Si Mme [S] [V]-[A] s'avère fondée à mettre fin à la tolérance initialement concédée dans le cadre d'une attente familiale, force est de constater que le préjudice allégué, résultant de la fréquence des passages après le 1er octobre 2016 (fin du délai de préavis) puis de la gène subséquemment occasionnée, n'est pas documentée de sorte que le premier juge a, à bon droit, débouté Mme [S] [V]-[A] de cette demande.
Sur la demande indemnitaire pour résistance abusive et dilatoire
Le droit d'agir ou de défendre ses droits en justice ne peut dégénérer en abus que s'il est exercé de mauvaise foi, avec malice ou en cas d'erreur grossière.
Le fait que Mme [I] [V]-[A], Mme [K] [V]-[A], M. [X] [V]-[O] et M. [B] [V]-[O] aient été déboutés de leurs demandes ne suffit pas à les constituer de mauvaise foi ou à établir leur intention de nuire à leur voisine.
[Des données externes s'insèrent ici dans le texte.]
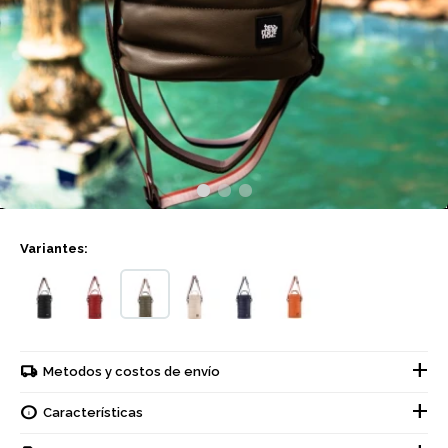
Variantes:
Metodos y costos de envío
Características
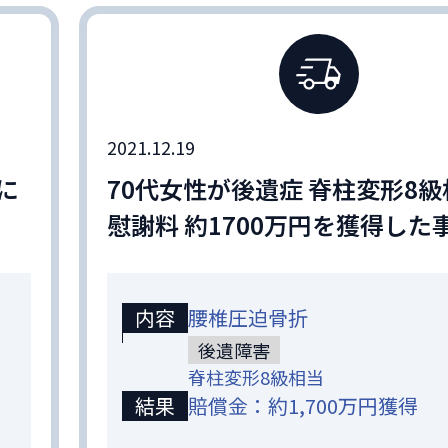
2021.12.19
に
70代女性が後遺症 脊柱変形8
慰謝料 約1700万円を獲得した
内容
腰椎圧迫骨折
後遺障害
脊柱変形8級相当
結果
賠償金：約1,700万円獲得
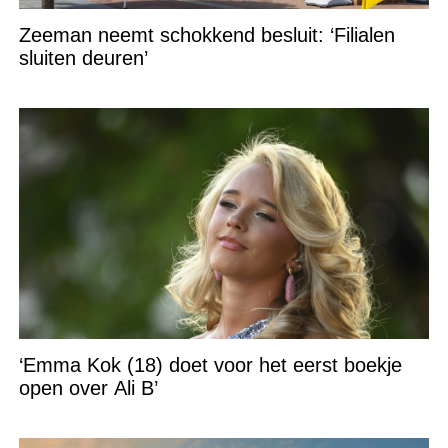
Zeeman neemt schokkend besluit: ‘Filialen
sluiten deuren’
‘Emma Kok (18) doet voor het eerst boekje
open over Ali B’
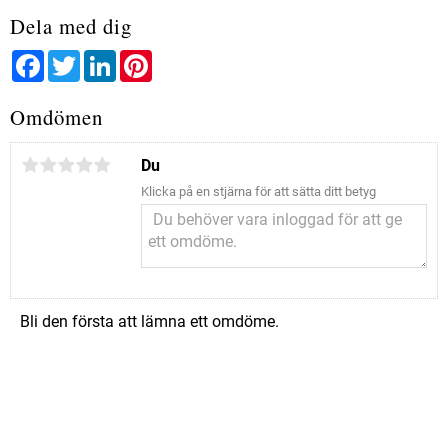
Dela med dig
Facebook
Twitter
LinkedIn
Pinterest
Omdömen
Du
Klicka på en stjärna för att sätta ditt betyg
Bli den första att lämna ett omdöme.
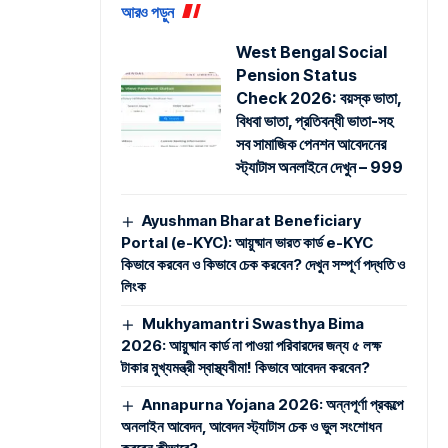
আরও পড়ুন
West Bengal Social
Pension Status
Check 2026: বয়স্ক ভাতা,
বিধবা ভাতা, প্রতিবন্ধী ভাতা-সহ
সব সামাজিক পেনশন আবেদনের
স্ট্যাটাস অনলাইনে দেখুন – 999
Ayushman Bharat Beneficiary
Portal (e-KYC): আয়ুষ্মান ভারত কার্ড e-KYC
কিভাবে করবেন ও কিভাবে চেক করবেন? দেখুন সম্পূর্ণ পদ্ধতি ও
লিংক
Mukhyamantri Swasthya Bima
2026: আয়ুষ্মান কার্ড না পাওয়া পরিবারদের জন্য ৫ লক্ষ
টাকার মুখ্যমন্ত্রী স্বাস্থ্যবীমা! কিভাবে আবেদন করবেন?
Annapurna Yojana 2026: অন্নপূর্ণা প্রকল্পে
অনলাইন আবেদন, আবেদন স্ট্যাটাস চেক ও ভুল সংশোধন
Et dans les circonstances de l'espèce, il ne peut être considéré qu'ils ont fait preuve d'une légèreté blâmable ou que leur défense soit fondée sur l'unique volonté de différer la mise à exécution de la décision de première instance.
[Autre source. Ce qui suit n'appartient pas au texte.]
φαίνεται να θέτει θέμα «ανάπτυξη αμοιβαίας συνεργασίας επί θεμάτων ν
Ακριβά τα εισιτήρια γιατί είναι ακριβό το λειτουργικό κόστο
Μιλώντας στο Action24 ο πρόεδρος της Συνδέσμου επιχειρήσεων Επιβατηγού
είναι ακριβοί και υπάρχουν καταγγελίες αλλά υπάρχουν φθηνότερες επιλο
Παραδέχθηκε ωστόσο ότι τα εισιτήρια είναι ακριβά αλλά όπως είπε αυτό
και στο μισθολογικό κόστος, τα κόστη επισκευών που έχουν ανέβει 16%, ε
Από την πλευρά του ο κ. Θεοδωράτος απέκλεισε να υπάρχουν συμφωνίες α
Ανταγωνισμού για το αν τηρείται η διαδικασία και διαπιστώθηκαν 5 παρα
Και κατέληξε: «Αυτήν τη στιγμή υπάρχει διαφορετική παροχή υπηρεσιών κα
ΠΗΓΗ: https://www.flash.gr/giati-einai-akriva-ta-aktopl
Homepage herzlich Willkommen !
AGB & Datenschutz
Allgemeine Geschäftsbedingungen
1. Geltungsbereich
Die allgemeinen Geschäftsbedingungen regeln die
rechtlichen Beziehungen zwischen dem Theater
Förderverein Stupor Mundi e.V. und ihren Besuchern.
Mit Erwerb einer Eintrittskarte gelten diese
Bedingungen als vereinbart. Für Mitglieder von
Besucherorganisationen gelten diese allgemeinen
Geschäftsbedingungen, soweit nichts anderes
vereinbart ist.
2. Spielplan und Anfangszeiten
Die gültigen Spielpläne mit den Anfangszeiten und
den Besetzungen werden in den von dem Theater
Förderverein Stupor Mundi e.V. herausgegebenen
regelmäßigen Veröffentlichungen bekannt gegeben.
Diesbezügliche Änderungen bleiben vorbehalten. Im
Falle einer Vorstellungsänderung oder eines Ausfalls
En conséquence, Mme [S] [V]-[A] est déboutée de sa demande de dommages et intérêts formulée de ces chefs.
Sur les autres demandes
Mme [I] [V]-[A], Mme [K] [V]-[A], M. [X] [V]-[O] et M. [B] [V]-[O], qui succombent en leur appel, sont condamnés in solidum aux dépens dont distraction au profit de la Selarl Christinaz & Pessey-Magnifique s'agissant des frais dont elle a fait l'avance sans avoir reçu provision.
Ils sont en outre, in solidum, condamnés à verser la somme de 2 500 euros à Mme [S] [V]-[A] au titre des dispositions de l'article 700 du code de procédure civile.
PAR CES MOTIFS
La cour, après en avoir délibéré conformément à la loi, statuant publiquement, par décision contradictoire,
Confirme le jugement déféré en toutes ses dispositions,
Y ajoutant,
Dit que le fonds cadastré section A n°[Cadastre 3] n'est grevé d'aucune servitude au profit des parcelles cadastrées section A n°[Cadastre 9], [Cadastre 1], [Cadastre 4], [Cadastre 5] et [Cadastre 6],
Condamne in solidum Mme [I] [V]-[A], Mme [K] [V]-[A], M. [X] [V]-[O] et M. [B] [V]-[O] aux dépens d'appel dont distraction au profit de la Selarl Christinaz & Pessey-Magnifique s'agissant des frais dont elle a fait l'avance sans avoir reçu provision,
Condamne in solidum Mme [I] [V]-[A], [K] [V]-[A], M. [X] [V]-[O] et M. [B] [V]-[O] à payer à Mme [S] [V]-[A] la somme de 2 500 euros au titre des dispositions de l'article 700 du code de procédure civile,
Déboute les parties de leurs demandes plus amples ou contraires.
Ainsi prononcé publiquement le 04 juillet 2024 par mise à disposition de l'arrêt au greffe de la Cour, les parties en ayant été préalablement avisées dans les conditions prévues au deuxième alinéa de l'article 450 du Code de Procédure Civile, et signé par Madame Alyette FOUCHARD, Conseillère faisant fonction de Présidente et Madame Sylvie DURAND, Greffière.